--- Data Enclosed Below ---

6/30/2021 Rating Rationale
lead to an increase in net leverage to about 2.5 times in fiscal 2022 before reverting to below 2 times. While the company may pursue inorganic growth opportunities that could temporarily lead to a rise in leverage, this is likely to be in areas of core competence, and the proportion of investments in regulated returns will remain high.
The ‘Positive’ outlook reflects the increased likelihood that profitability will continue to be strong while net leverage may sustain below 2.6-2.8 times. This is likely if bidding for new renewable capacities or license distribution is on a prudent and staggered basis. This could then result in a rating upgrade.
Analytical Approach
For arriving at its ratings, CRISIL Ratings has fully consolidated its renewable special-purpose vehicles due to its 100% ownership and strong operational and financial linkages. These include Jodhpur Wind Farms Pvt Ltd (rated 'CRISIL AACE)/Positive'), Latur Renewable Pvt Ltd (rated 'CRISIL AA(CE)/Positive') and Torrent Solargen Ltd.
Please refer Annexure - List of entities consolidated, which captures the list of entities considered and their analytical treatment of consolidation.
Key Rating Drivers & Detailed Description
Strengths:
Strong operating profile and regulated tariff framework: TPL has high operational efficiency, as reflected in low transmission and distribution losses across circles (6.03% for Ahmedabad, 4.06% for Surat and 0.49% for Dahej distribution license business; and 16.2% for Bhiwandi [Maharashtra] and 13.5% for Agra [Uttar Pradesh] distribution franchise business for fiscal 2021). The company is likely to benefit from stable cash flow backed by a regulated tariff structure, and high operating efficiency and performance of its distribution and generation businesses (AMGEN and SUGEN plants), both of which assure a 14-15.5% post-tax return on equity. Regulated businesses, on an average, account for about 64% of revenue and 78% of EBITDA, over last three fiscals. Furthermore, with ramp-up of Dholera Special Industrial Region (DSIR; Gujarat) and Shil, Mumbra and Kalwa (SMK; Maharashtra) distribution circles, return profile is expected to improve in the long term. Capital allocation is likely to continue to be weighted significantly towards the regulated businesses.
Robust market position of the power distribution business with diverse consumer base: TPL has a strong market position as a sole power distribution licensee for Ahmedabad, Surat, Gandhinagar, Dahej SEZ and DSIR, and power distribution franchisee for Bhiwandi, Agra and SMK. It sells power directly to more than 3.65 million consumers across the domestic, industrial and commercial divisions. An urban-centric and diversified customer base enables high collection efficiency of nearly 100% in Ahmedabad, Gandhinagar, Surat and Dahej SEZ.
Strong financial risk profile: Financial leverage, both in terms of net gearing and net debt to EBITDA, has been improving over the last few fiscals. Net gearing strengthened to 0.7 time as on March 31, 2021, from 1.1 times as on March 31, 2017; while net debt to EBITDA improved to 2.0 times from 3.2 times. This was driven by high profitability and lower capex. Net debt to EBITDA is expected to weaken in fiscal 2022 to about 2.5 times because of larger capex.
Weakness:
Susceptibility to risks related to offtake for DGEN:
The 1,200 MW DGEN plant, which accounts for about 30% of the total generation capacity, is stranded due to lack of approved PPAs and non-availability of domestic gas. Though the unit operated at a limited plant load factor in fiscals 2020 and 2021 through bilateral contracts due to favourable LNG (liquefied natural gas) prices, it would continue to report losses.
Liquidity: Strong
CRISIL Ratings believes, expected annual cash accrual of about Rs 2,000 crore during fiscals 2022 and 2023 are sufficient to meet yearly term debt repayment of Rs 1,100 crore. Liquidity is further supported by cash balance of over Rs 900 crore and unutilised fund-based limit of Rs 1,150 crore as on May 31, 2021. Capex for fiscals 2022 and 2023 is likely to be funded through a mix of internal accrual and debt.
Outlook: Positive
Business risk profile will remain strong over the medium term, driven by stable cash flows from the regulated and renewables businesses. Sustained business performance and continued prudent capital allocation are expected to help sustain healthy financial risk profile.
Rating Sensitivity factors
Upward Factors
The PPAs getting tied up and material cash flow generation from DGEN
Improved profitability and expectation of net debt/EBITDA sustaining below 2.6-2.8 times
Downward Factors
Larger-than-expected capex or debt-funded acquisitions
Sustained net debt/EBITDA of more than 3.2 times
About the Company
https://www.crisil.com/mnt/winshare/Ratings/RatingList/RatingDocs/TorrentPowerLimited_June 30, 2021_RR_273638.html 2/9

--- End of Enclosed Data ---

**The problem**
Among the entries above, find the line with "Liquidity: Strong" and the line with "About the Company"; give again exactly these two lines and all lines between them.

**Finished task**
Liquidity: Strong
CRISIL Ratings believes, expected annual cash accrual of about Rs 2,000 crore during fiscals 2022 and 2023 are sufficient to meet yearly term debt repayment of Rs 1,100 crore. Liquidity is further supported by cash balance of over Rs 900 crore and unutilised fund-based limit of Rs 1,150 crore as on May 31, 2021. Capex for fiscals 2022 and 2023 is likely to be funded through a mix of internal accrual and debt.
Outlook: Positive
Business risk profile will remain strong over the medium term, driven by stable cash flows from the regulated and renewables businesses. Sustained business performance and continued prudent capital allocation are expected to help sustain healthy financial risk profile.
Rating Sensitivity factors
Upward Factors
The PPAs getting tied up and material cash flow generation from DGEN
Improved profitability and expectation of net debt/EBITDA sustaining below 2.6-2.8 times
Downward Factors
Larger-than-expected capex or debt-funded acquisitions
Sustained net debt/EBITDA of more than 3.2 times
About the Company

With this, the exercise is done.